**Selected extract**:

..............................

Deterioration of Masonry

Chemical Attack

Because they must be finely divided to be able to bind together the sand grains in aggregates and to react fairly rapidly to set to a hard adhesive mass, binders are usually more chemically reactive than the other components of masonry. Their chemical reactivity is their weakness, in that they often react with chemicals in the environment with resultant deterioration.

Mortar is generally the least durable of the concrete-like materials because it contains binders, usually has a relatively high connected-porosity that allows water to percolate through it, and usually has only a modest hardness and abrasion resistance.

Dense concrete units are durable because they are hard and resist percolation and lightweight concrete units because they have a mixture of large and fine pores. Well-fired clay units are generally very resistant to chemical attack. The durability of natural stone is very variable, ranging from the highest performance – given by dense impermeable granites and marbles – to the quite poor performance of porous limestones and lime and clay-bound sandstones.

Water and Acid Rain

Water percolating into masonry is always a potential source of damage and, where possible, the structure should be designed to throw falling rain away from façades and to channel absorbed water away, or at least to allow it to escape via weepholes then drip away from the face.

Absolutely pure water will have no direct chemical effect but some of the constituents of mortar are very slightly soluble and will dissolve very slowly. Rainwater containing dissolved carbon dioxide is a very mild acid that dissolves calcium carbonate by formation of the soluble bicarbonate via the reactions:

CO2 + H2O → H2CO3 ……(1)

CaCO3 + H2CO3 → Ca(HCO3)2 …..(2)

This means that lime mortars, weak ordinary Portland cement (OPC), lime mortars, porous limestones, porous lime-bonded sandstones and porous concrete blocks made with limestone aggregate will eventually be destroyed by percolating rain water because calcium carbonate is a key constituent.

Strong OPC mortars with well-graded sand and most concrete and sandlime units are less susceptible partly because the calcium silicate binder is less soluble but mainly because they are less permeable, so free percolation is prevented. Typical visible effects of water leaching on mortar are loose sandy or friable joints, loss of mortar in the outside of the joints giving a raked joint appearance, and in serious cases the loss of units from the outer layer of masonry, particularly from tunnel/arch heads.

The process will sometimes be accompanied by staining due to re-precipitation of the dissolved materials. Stones lose their surface finish and may develop pits or rounded arrises. Sulphur dioxide reacts with water to form initially sulphurous acid but can oxidise further in air to sulphuric acid:

SO2 + H2O → H2SO3 ……..(3)

..............................

**Task to complete**: Pick up the passage on masonry deterioration where it stops, and keep writing it. The lines after this text aren't needed.

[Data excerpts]
..............................

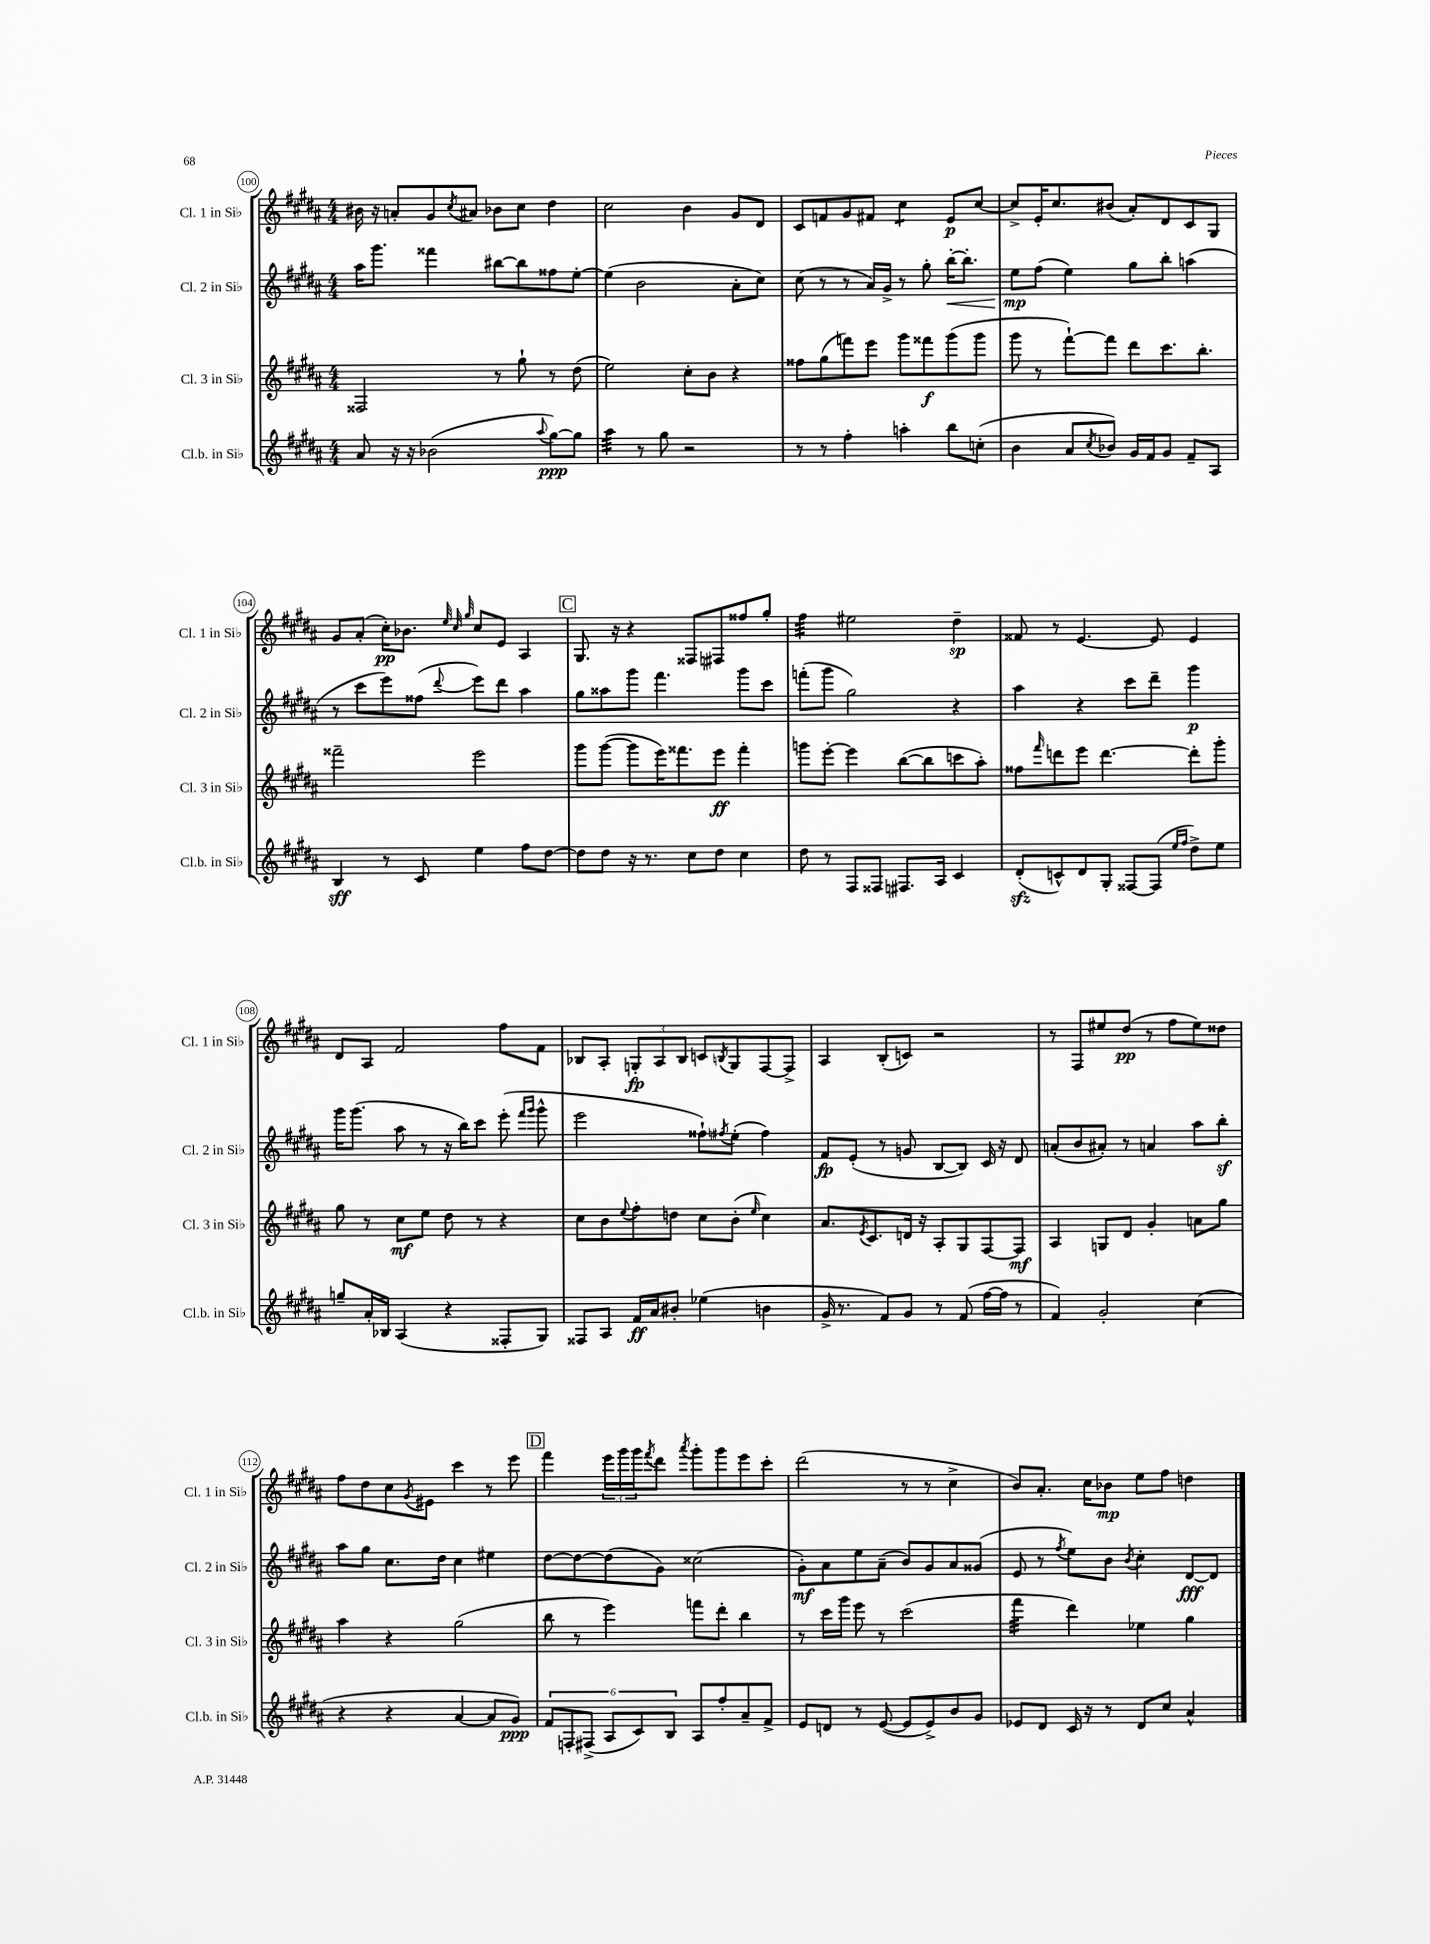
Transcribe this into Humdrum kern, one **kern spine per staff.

**kern	**dynam	**kern	**dynam	**kern	**dynam	**kern	**dynam
*part4	*part4	*part3	*part3	*part2	*part2	*part1	*part1
*staff4	*staff4	*staff3	*staff3	*staff2	*staff2	*staff1	*staff1
*I"Cl.b. in Si♭	*	*I"Cl. 3 in Si♭	*	*I"Cl. 2 in Si♭	*	*I"Cl. 1 in Si♭	*
*I'Cl.b. in Si♭	*	*I'Cl. 3 in Si♭	*	*I'Cl. 2 in Si♭	*	*I'Cl. 1 in Si♭	*
*clefG2	*	*clefG2	*	*clefG2	*	*clefG2	*
*k[f#c#g#d#a#]	*	*k[f#c#g#d#a#]	*	*k[f#c#g#d#a#]	*	*k[f#c#g#d#a#]	*
*M4/4	*	*M4/4	*	*M4/4	*	*M4/4	*
=100	=100	=100	=100	=100	=100	=100	=100
8a#/	.	2F##X/	.	16aa#\KL	.	16b#X\	.
.	.	.	.	8.ggg#\J	.	16r	.
16r	.	.	.	.	.	8an'/L	.
16r	.	.	.	.	.	.	.
(2b-X\	.	.	.	4fff##X\	.	8g#/	.
.	.	.	.	.	.	8qcc#/	.
.	.	.	.	.	.	8a#X/J	.
.	.	8r	.	[8bb#X\L	.	8b-X\L	.
.	.	8gg#`\	.	8bb#\]	.	8cc#\J	.
8qqaa#/	.	.	.	.	.	.	.
[8gg#\L)	ppp	8r	.	8ff##X\	.	4dd#\	.
8gg#\J]	.	(8dd#\	.	[8ee'\J	.	.	.
=101	=101	=101	=101	=101	=101	=101	=101
*tremolo	*	*	*	*	*	*	*
32aa#\LLL	.	2ee\)	.	(4ee\]	.	2cc#\	.
32aa#\	.	.	.	.	.	.	.
32aa#\	.	.	.	.	.	.	.
32aa#\	.	.	.	.	.	.	.
32aa#\	.	.	.	.	.	.	.
32aa#\	.	.	.	.	.	.	.
32aa#\	.	.	.	.	.	.	.
32aa#\JJJ	.	.	.	.	.	.	.
*Xtremolo	*	*	*	*	*	*	*
8r	.	.	.	2b\	.	.	.
8gg#\	.	.	.	.	.	.	.
2r	.	8cc#'\L	.	.	.	4b\	.
.	.	8b\J	.	.	.	.	.
.	.	4r	.	8a#'\L	.	8g#/L	.
.	.	.	.	8cc#\J)	.	8d#/J	.
=102	=102	=102	=102	=102	=102	=102	=102
8r	.	8ff##X\L	.	(8cc#\	.	8c#/L	.
8r	.	(8gg#\	.	8r	.	8fn/	.
4ff#'\	.	8fffn\)	.	8r	.	8g#/	.
.	.	8eee\J	.	16a#/LL)	.	8f#X/J	.
.	.	.	.	16g#^/JJ	.	.	.
*	*	*	*	*	*	*tremolo	*
4aan'\	.	8ggg#\L	.	8r	.	8cc#\L	.
.	.	8fff##X\	f	8gg#'\	.	8cc#\J	.
*	*	*	*	*	*	*Xtremolo	*
!	!	!	!	!	!LO:HP:b	!	!
8bb\L	.	(8ggg#\	.	[16bb'\KL	<	8e/L	p
.	.	.	.	8.bb'\J]	.	.	.
(8ccn'\J	.	8ggg#\J	.	.	.	[8cc#/J	.
=103	=103	=103	=103	=103	=103	=103	=103
4b\	.	8ggg#\	.	8ee\L	mp	8cc#^/L]	.
.	.	8r	.	(8ff#\J	[	16e'/K	.
.	.	.	.	.	.	8.cc#/	.
8a#/L	.	[8fff#`\L)	.	4ee\)	.	.	.
8qcc#/	.	.	.	.	.	.	.
8b-X/J)	.	8fff#\J]	.	.	.	(8b#X/J	.
16g#/LL	.	8ddd#\L	.	8gg#\L	.	8a#'/L)	.
16f#/J	.	.	.	.	.	.	.
8g#/J	.	8.ccc#\	.	8bb'\J	.	8d#/	.
8f#~/L	.	.	.	(4aan\	.	8c#/	.
.	.	8.bb'\J	.	.	.	.	.
8A#/J	.	.	.	.	.	8G#/J	.
!!LO:LB:g=z
=104	=104	=104	=104	=104	=104	=104	=104
4B/	sff	2fff##X~\	.	8r	.	8g#/L	.
.	.	.	.	8ccc#\L	.	(8a#'/J	.
8r	.	.	.	8eee\)	.	16cc#'\KL)	pp
.	.	.	.	.	.	8.b-X\J	.
8c#/	.	.	.	(8ff##X\J	.	.	.
.	.	.	.	.	.	32qqee/	.
.	.	.	.	.	.	32qqcc#/	.
.	.	.	.	8qqddd#/	.	32qqgg#/	.
4ee\	.	2eee\	.	8eee\L)	.	8cc#/L	.
.	.	.	.	8ddd#\J	.	8e/J	.
8ff#\L	.	.	.	4aa#\	.	4A#/	.
[8dd#\J	.	.	.	.	.	.	.
!!LO:REH:place=s1:t=C
=105	=105	=105	=105	=105	=105	=105	=105
8dd#\L]	.	8ggg#\L	.	8gg#\L	.	8.G#/	.
8dd#\J	.	([8ggg#\J	.	8aa##X\	.	.	.
.	.	.	.	.	.	16r	.
16r	.	8ggg#\L]	.	8ggg#\J	.	4r	.
8.r	.	.	.	.	.	.	.
.	.	16eee\K)	.	4.fff#\	.	.	.
.	.	8.fff##X\	.	.	.	.	.
8cc#\L	.	.	.	.	.	8F##X/L	.
8dd#\J	.	8eee\J	ff	.	.	8F#X/	.
4cc#\	.	4fff##'\	.	8ggg#\L	.	8ff##X/	.
.	.	.	.	8ccc#\J	.	8gg#'/J	.
=106	=106	=106	=106	=106	=106	=106	=106
*	*	*	*	*	*	*tremolo	*
8dd#\	.	8gggn\L	.	(8fffn'\L	.	32ff#\LLL	.
.	.	.	.	.	.	32ff#\	.
.	.	.	.	.	.	32ff#\	.
.	.	.	.	.	.	32ff#\	.
8r	.	[8eee'\J	.	8ggg#\J	.	32ff#\	.
.	.	.	.	.	.	32ff#\	.
.	.	.	.	.	.	32ff#\	.
.	.	.	.	.	.	32ff#\JJJ	.
*	*	*	*	*	*	*Xtremolo	*
8F#/L	.	4eee\]	.	2gg#\)	.	2ee#X\	.
8F##X/J	.	.	.	.	.	.	.
8.F#X/L	.	([8bb\L	.	.	.	.	.
.	.	8bb\]	.	.	.	.	.
16A#/Jk	.	.	.	.	.	.	.
4c#/	.	8cccn\	.	4r	.	4dd#~\	sp
.	.	8aa#'\J)	.	.	.	.	.
=107	=107	=107	=107	=107	=107	=107	=107
(8d#zz'/L	.	8ff##X\L	.	4aa#\	.	8f##X/	.
.	.	16qqfff#/	.	.	.	.	.
8cn^^/)	.	8dddn\	.	.	.	8r	.
8d#/	.	8eee\J	.	4r	.	[4.e/	.
8G#'/J	.	[4.ddd\	.	.	.	.	.
[8F##X/L	.	.	.	8ccc#\L	.	.	.
(8F##/J]	.	.	.	8ddd#~\J	.	8e/]	.
16qqee/LL	.	.	.	.	.	.	.
16qqff#/JJ	.	.	.	.	.	.	.
8dd#^\L)	.	8ddd'\L]	.	4ggg#\	p	4e/	.
8ee\J	.	8ggg#'\J	.	.	.	.	.
!!LO:LB:g=z
=108	=108	=108	=108	=108	=108	=108	=108
8ggn~/L	.	8gg#\	.	16ggg#\KL	.	8d#/L	.
.	.	.	.	(8.ggg#\J	.	.	.
16a#'/L	.	8r	.	.	.	8A#/J	.
16B-X/JJ	.	.	.	.	.	.	.
(4A#/	.	8cc#\L	mf	8aa#\	.	2f#/	.
.	.	8ee\J	.	8r	.	.	.
4r	.	8dd#\	.	16r	.	.	.
.	.	.	.	16bb\KL)	.	.	.
.	.	8r	.	8ccc#\J	.	.	.
8F##X'/L	.	4r	.	(8eee'\	.	8ff#\L	.
.	.	.	.	16qqfff#/LL	.	.	.
.	.	.	.	16qqggg#/JJ	.	.	.
8G#/J)	.	.	.	8ggg#^^\	.	8f#\J	.
=109	=109	=109	=109	=109	=109	=109	=109
8F##X/L	.	8cc#\L	.	2eee\	.	8B-X/L	.
8A#/J	.	8b\	.	.	.	8A#'/J	.
.	.	8qqee/	.	.	.	.	.
16f#/LL	ff	8ff#'\	.	.	.	12Gn'/L	fp
16a#/J	.	.	.	.	.	.	.
.	.	.	.	.	.	12A#/	.
8b#X'/J	.	8ddn\J	.	.	.	.	.
.	.	.	.	.	.	12B-/J	.
(4ee-X\	.	8cc#\L	.	8ff##X`\L)	.	8cn/L	.
.	.	.	.	8qff#X/	.	8qBn/	.
.	.	(8b'\J	.	(8ee'\J	.	8G/	.
.	.	16qqee/	.	.	.	.	.
4bn\	.	4cc#\)	.	4ff#\)	.	[8F#/	.
.	.	.	.	.	.	8F#^/J]	.
=110	=110	=110	=110	=110	=110	=110	=110
16g#^/	.	8.a#/L	.	8f#/L	fp	4A#/	.
8.r	.	.	.	.	.	.	.
.	.	.	.	(8e'/J	.	.	.
.	.	8qe/	.	.	.	.	.
.	.	8.c#/	.	.	.	.	.
8f#/L)	.	.	.	8r	.	(8B'/L	.
8g#/J	.	16dn/Jk	.	8gn/	.	8cn/J)	.
.	.	16r	.	.	.	.	.
8r	.	8A#'/L	.	[8B/L	.	2r	.
(8f#/	.	8G#/	.	8B/J])	.	.	.
[16ff#\LL	.	[8F#/	.	16c#/	.	.	.
16ff#\JJ]	.	.	.	16r	.	.	.
8r	.	8F#/J]	mf	8d#/	.	.	.
=111	=111	=111	=111	=111	=111	=111	=111
4f#/)	.	4A#/	.	(8an'/L	.	8r	.
.	.	.	.	8b/	.	8F#/L	.
2g#'/	.	8Gn/L	.	8a#X'/J)	.	8ee#X/	.
.	.	8d#/J	.	8r	.	(8dd#/J	pp
.	.	4g#'/	.	4an/	.	8r	.
.	.	.	.	.	.	8ff#\L	.
(4cc#\	.	8an\L	.	8aa#\L	.	8ee#\)	.
.	.	8gg#\J	.	8bbz'\J	.	8dd##X\J	.
!!LO:LB:g=z
=112	=112	=112	=112	=112	=112	=112	=112
4r	.	4aa#\	.	8aa#\L	.	8ff#\L	.
.	.	.	.	8gg#\J	.	8dd#\	.
4r	.	4r	.	8.cc#\L	.	8cc#\	.
.	.	.	.	.	.	8qg#/	.
.	.	.	.	.	.	8e#X\J	.
.	.	.	.	16dd#\Jk	.	.	.
[4a#/	.	(2gg#\	.	4cc#\	.	4ccc#\	.
8a#/L]	.	.	.	4ee#X\	.	8r	.
8g#/J)	ppp	.	.	.	.	8eee\	.
!!LO:REH:place=s1:t=D
=113	=113	=113	=113	=113	=113	=113	=113
12f#/L	.	8bb\	.	[8dd#\L	.	4fff#\	.
12Fn'/	.	.	.	.	.	.	.
.	.	8r	.	8dd#\_	.	.	.
(12F#X^/J	.	.	.	.	.	.	.
12A#/L	.	4eee\)	.	(8dd#\]	.	24eee\LL	.
.	.	.	.	.	.	24ggg#\	.
12c#/)	.	.	.	.	.	24ggg#\J	.
.	.	.	.	.	.	8qfff#/	.
.	.	.	.	8g#\J)	.	8ddd#\J	.
12B/J	.	.	.	.	.	.	.
.	.	.	.	.	.	8qaaa#/	.
8A#/L	.	8fffn\L	.	(2cc##X\	.	8ggg#'\L	.
8ff#'/	.	8ddd#'\J	.	.	.	8ggg#\	.
8a#~/	.	4bb\	.	.	.	8eee\	.
8f#^/J	.	.	.	.	.	8ccc#'\J	.
=114	=114	=114	=114	=114	=114	=114	=114
8e/L	.	8r	.	8g#'\L)	mf	(2ddd#\	.
8dn/J	.	16ccc#\LL	.	8a#\	.	.	.
.	.	16ggg#\JJ	.	.	.	.	.
8r	.	8eee\	.	8ee\	.	.	.
([8e/	.	8r	.	(8a#~\J	.	.	.
8e/L]	.	(2ccc#\	.	8b/L)	.	8r	.
8e^/)	.	.	.	8g#/	.	8r	.
8b/	.	.	.	8a#/	.	4cc#^\	.
8g#/J	.	.	.	(8g##X/J	.	.	.
=115	=115	=115	=115	=115	=115	=115	=115
*	*	*tremolo	*	*	*	*	*
8e-X/L	.	32fff#\LLL	.	8e/	.	8b/L)	.
.	.	32fff#\	.	.	.	.	.
.	.	32fff#\	.	.	.	.	.
.	.	32fff#\	.	.	.	.	.
8d#/J	.	32fff#\	.	8r	.	8.a#'/J	.
.	.	32fff#\	.	.	.	.	.
.	.	32fff#\	.	.	.	.	.
.	.	32fff#\JJJ	.	.	.	.	.
*	*	*Xtremolo	*	*	*	*	*
.	.	.	.	8qff#/	.	.	.
16c#/	.	4ddd#\)	.	8ee\L)	.	.	.
16r	.	.	.	.	.	16cc#\KL	.
8r	.	.	.	8b\J	.	8b-X\J	mp
.	.	.	.	8qb/	.	.	.
8d#/L	.	4ee-X\	.	4cc#'\	.	8ee\L	.
8cc#/J	.	.	.	.	.	8ff#\J	.
4a#^^/	.	4gg#\	.	[8d#/L	fff	4ddn\	.
.	.	.	.	8d#/J]	.	.	.
==	==	==	==	==	==	==	==
*-	*-	*-	*-	*-	*-	*-	*-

..............................

**Answer to this exercise**:
2H2SO3 + O2 → 2H2SO4 …….(4)

There is no systematic evidence that rain acidified by sulphur dioxide from flue gases at the normal levels has a particular effect on mortar, but very clear evidence that sulphur dioxide and its reaction products do attack limestones, usually with the formation of black crusts in partly-sheltered smoky environments followed by surface spalling. Lime-bound sandstones are also attacked and suffer contour scaling, as shown in Fig. 1.

deterioration of masonry
Fig. 1 Contour scaling of a stone baluster.

One mechanism of failure is the expansive conversion of calcium carbonate to gypsum:

CaCO3 + H2SO4 + 2H2O → CaSO4.2H2O + H2CO3 ………(5)


Gaseous carbon dioxide (CO2) at humidities between about 30 and 70% neutralises any alkalis present. This process occurs for all lime and Portland cement binders with the conversion of compounds such as sodium hydroxide (NaOH) and, most commonly, calcium hydroxide (Ca(OH)2) to their respective carbonates.

In lime mortars this process probably increases the strength and durability. In Portland cement-based materials the key effect of the process is to reduce the pH from around 12–13 down to below 7, i.e. converting the material from highly alkaline to slightly acid. This can have a profound effect on the durability of embedded steel components.

There is also some evidence that there is a slight associated shrinkage that may reduce the strength of very lightweight concrete units. Very dense concrete and calcium silicate units will carbonate slowly and may take 50–100 years or more to carbonate through.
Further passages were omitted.